PROBLEM DETAILS:
Read the data below line by line and copy each one with "right" in it.

RECORDS FOR THIS TASK:
╔══

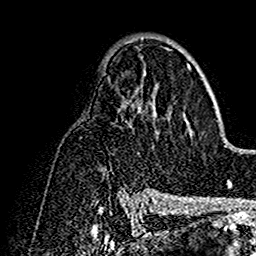
Breast MRI (dynamic contrast-enhanced), one axial slice. Position 88 of 160 along the scan axis. Cropped to one breast. Dynamic contrast-enhanced series, time point 2 of 7 at this slice position (early post-contrast). 1.5 T. TE 2.7 ms, TR 5.4 ms. 1 mm slice thickness. 256 × 256 image matrix, field of view 154 × 154 mm. Female patient.
Outlined on this slice (semi-automatically segmented with operator editing):
- enhancing-tissue mask used for the functional tumour volume (all voxels passing the contrast-enhancement thresholds inside the analysis volume; usually the tumour): bounding box <124,56,194,192> (left, top, right, bottom; pixels)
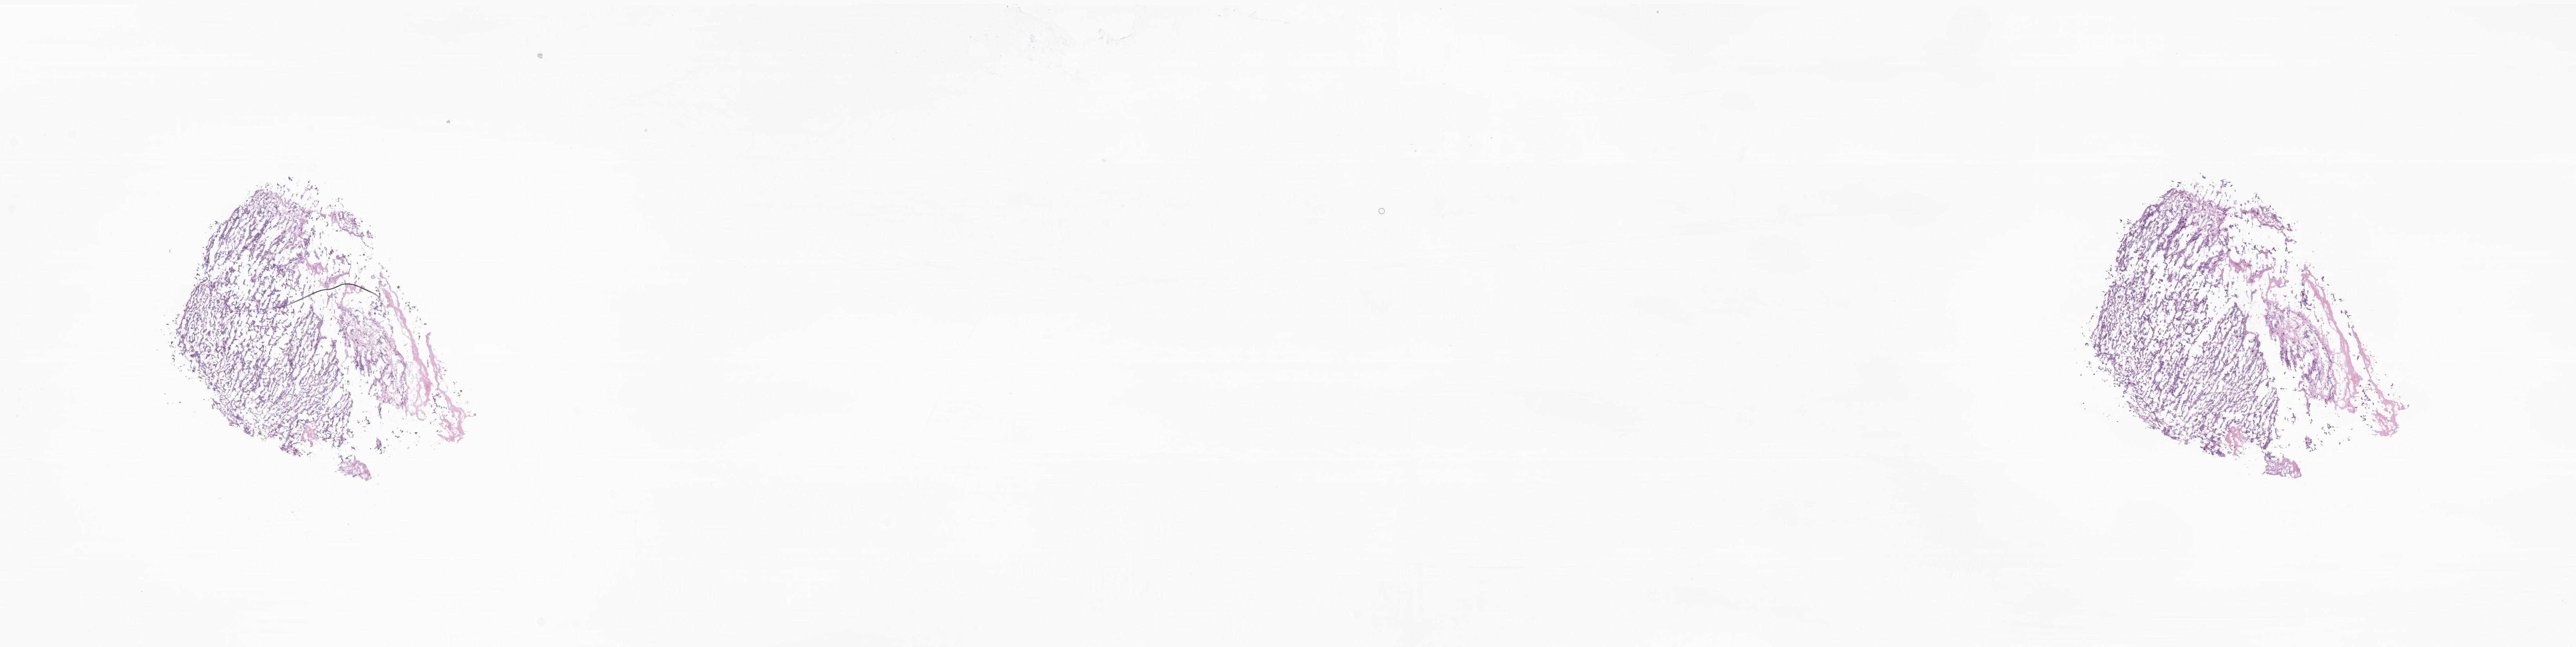
Digitized hematoxylin and eosin (H&E)-stained section of tumor tissue from the thyroid, low-resolution overview of the scanned area, about 27.7 x 7.0 mm; cryosection (OCT / tissue freezing medium). Patient female; age 185 months (15 years 5 months).
Diagnosis: Papillary carcinoma, NOS.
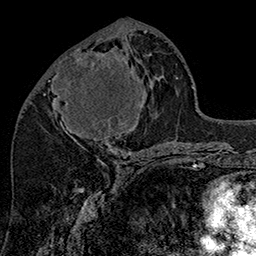
Breast MRI (dynamic contrast-enhanced), one axial slice; slice 68 of 160 in the series (ordered by position); cropped to one breast; dynamic contrast-enhanced series, time point 2 of 7 at this slice position (early post-contrast); 1.5 T; TE 2.8 ms, TR 5.4 ms; 1 mm slice thickness; 256 × 256 image matrix, field of view 180 × 180 mm. Female patient.
Outlined on this slice (semi-automatic segmentation, software-assisted and operator-edited):
- enhancing-tissue mask used for the functional tumour volume (all voxels passing the contrast-enhancement thresholds inside the analysis volume; usually the tumour): bounding box (x1, y1, x2, y2) in pixels: (55, 48, 143, 147)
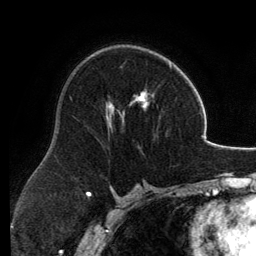
Breast MRI, one axial slice; slice 77 of 134 in the series (ordered by position); cropped to one breast; dynamic contrast-enhanced series, time point 2 of 6 at this slice position (early post-contrast); 3 T; TE 2.8 ms, TR 6.9 ms; 1.2 mm slice thickness; 256 × 256 image matrix. Female patient.
Annotated regions visible in this slice (semi-automatic segmentation, software-assisted and operator-edited):
- enhancing-tissue mask used for the functional tumour volume (all voxels passing the contrast-enhancement thresholds inside the analysis volume; usually the tumour): bounding box [x1, y1, x2, y2] px = [106, 60, 172, 133]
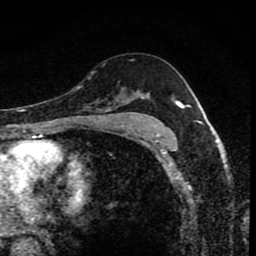
Breast MRI (dynamic contrast-enhanced), one axial slice. Position 52 of 80 along the scan axis. Cropped to one breast. Dynamic contrast-enhanced series, time point 2 of 8 at this slice position (early post-contrast). 1.5 T. TE 4.2 ms, TR 7 ms. 2 mm slice thickness. 256 × 256 image matrix, field of view 145 × 145 mm. Female patient.
Structures marked on this image (semi-automatically segmented with operator editing):
- enhancing-tissue mask used for the functional tumour volume (all voxels passing the contrast-enhancement thresholds inside the analysis volume; usually the tumour): box from (x=102, y=96) to (x=144, y=119) px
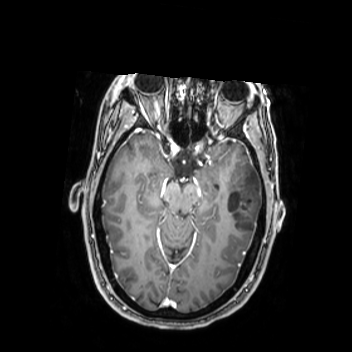
Brain MRI from a brain-tumour surgery series, one axial slice; position 161 of 350 along the scan axis; T1-weighted post-contrast; 0.9 mm slice thickness; 352 × 352 image matrix, field of view 280 × 280 mm. Case-level facts recorded for this patient, not image findings: histopathology: Oligodendroglioma; WHO grade: 2; IDH mutation: yes.
Annotated regions visible in this slice (manually delineated by an expert):
- tumour: box from (x=224, y=163) to (x=262, y=236) px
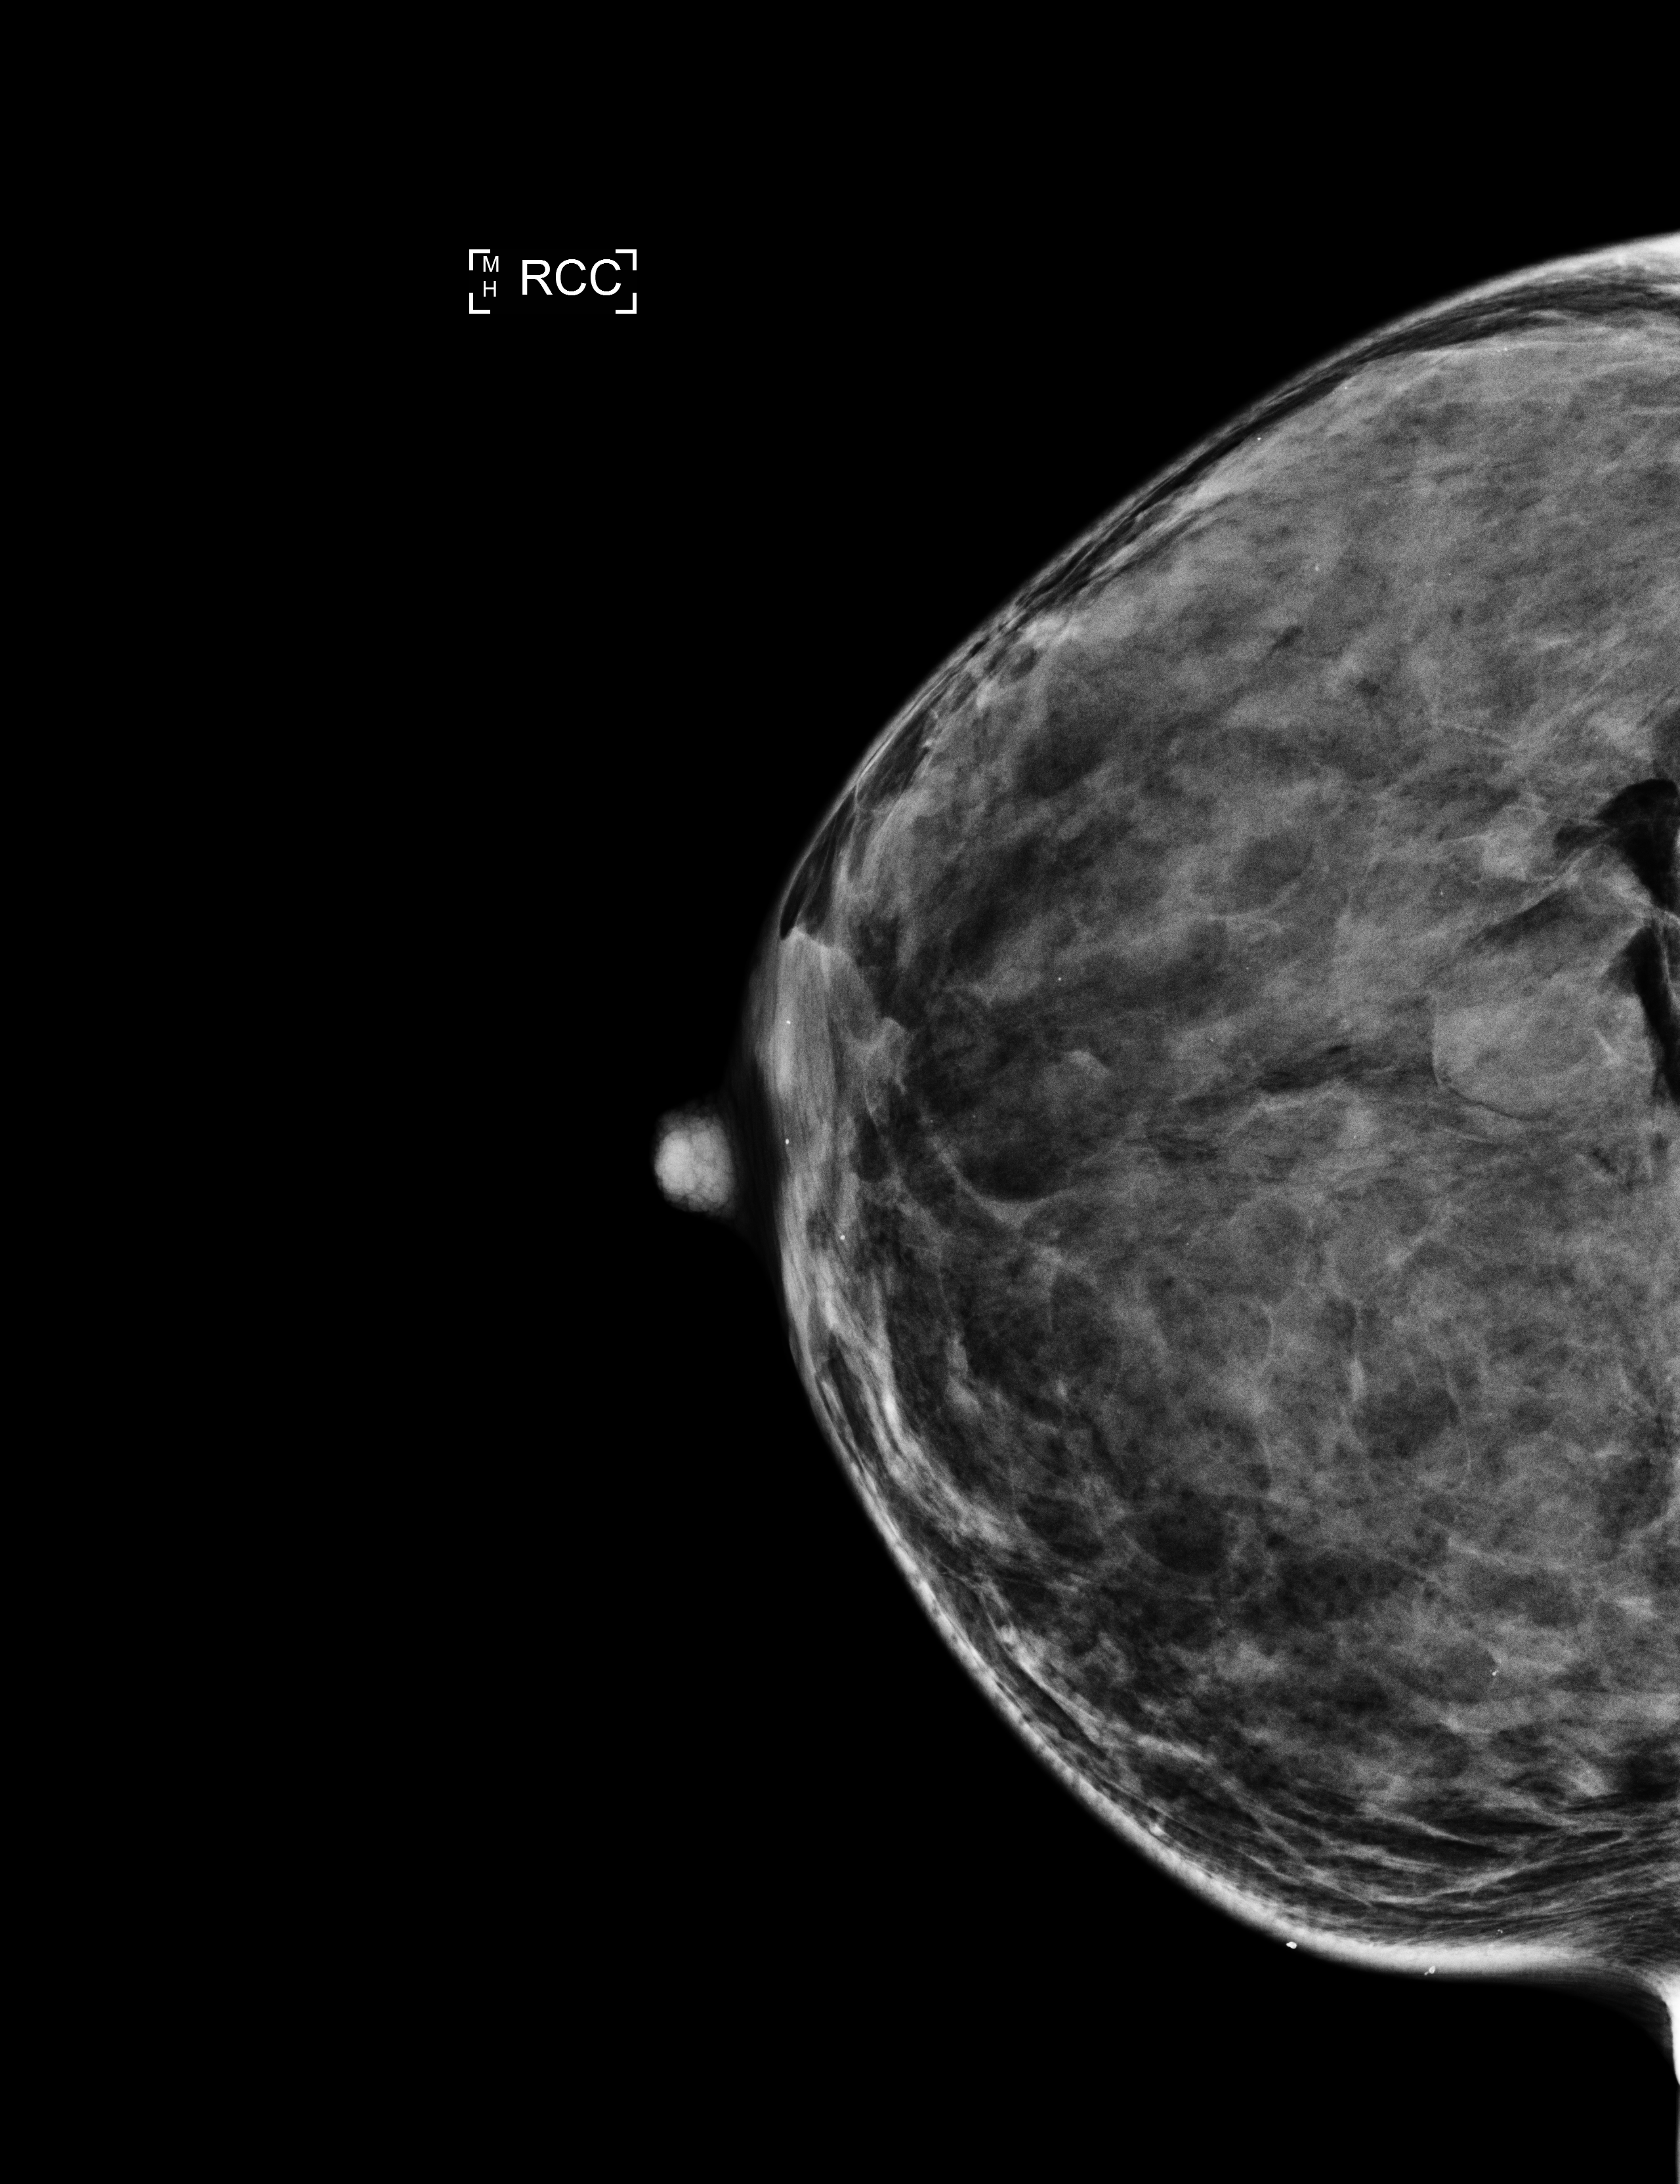
Annual screening mammography examination. Patient aged 42 years (female).
Image type: full-field digital mammogram. Breast: right. Projection: CC view.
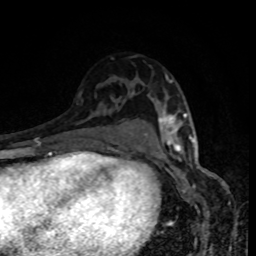
Breast MRI, one axial slice. Slice 56 of 80 in the series (ordered by position). Cropped to one breast. Dynamic contrast-enhanced series, time point 2 of 8 at this slice position (early post-contrast). 1.5 T. TE 4.2 ms, TR 7 ms. 2 mm slice thickness. 256 × 256 image matrix, field of view 160 × 160 mm. Female patient.
Structures marked on this image (semi-automatically segmented with operator editing):
- enhancing-tissue mask used for the functional tumour volume (all voxels passing the contrast-enhancement thresholds inside the analysis volume; usually the tumour): bounding box [x1, y1, x2, y2] px = [159, 75, 187, 152]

╚══

OUTPUT FOR THIS TASK:
- enhancing-tissue mask used for the functional tumour volume (all voxels passing the contrast-enhancement thresholds inside the analysis volume; usually the tumour): bounding box <124,56,194,192> (left, top, right, bottom; pixels)
Image type: full-field digital mammogram. Breast: right. Projection: CC view.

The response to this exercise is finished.